Al-Buainain warned that prospects for a swift diplomatic resolution are diminishing. “Starting wars is easier than ending them,” he said, adding that an Iranian move to shut down Hormuz, while difficult in practice, could spark a direct confrontation with global powers, particularly the United States. “If American interests are attacked, Washington could be drawn into the conflict, which risks expanding beyond control”.

 

Khaled Ramadan, head of the Cairo-based International Center for Strategic Studies, said Israel’s strikes on Iranian energy infrastructure, including the Abadan refinery, which has a capacity of 700,000 barrels per day, could severely reduce oil and gas supplies if the conflict drags on.

 

He told Asharq Al-Awsat that Brent crude had already risen 8–13% following the escalation, crossing $78 per barrel. “Should the Strait of Hormuz be closed, we could see oil prices surge to record levels”, he warned.

 

Ramadan said the conflict could also disrupt global supply chains, especially through Hormuz, affecting non-oil goods such as electronics and food.
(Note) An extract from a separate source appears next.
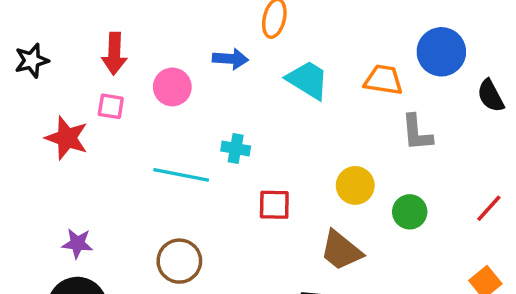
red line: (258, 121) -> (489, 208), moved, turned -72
Shipping and insurance costs would rise, leading to higher consumer prices and a slowdown in global trade.

 

Food staples such as wheat and corn, along with petrochemicals, garments, electronics, auto parts, and pharmaceuticals are all likely to see price increases, he said, citing higher energy and transport costs as well as declining market confidence.

 

Ramadan added that the economic fallout includes rising inflation, weakening currencies, and a drop in investment — particularly in tourism and tech.

 

“The Iranian rial and Israeli shekel have already hit their lowest levels this year,” he noted, adding that the war could reshape global energy alliances, with Europe increasingly seeking alternative suppliers.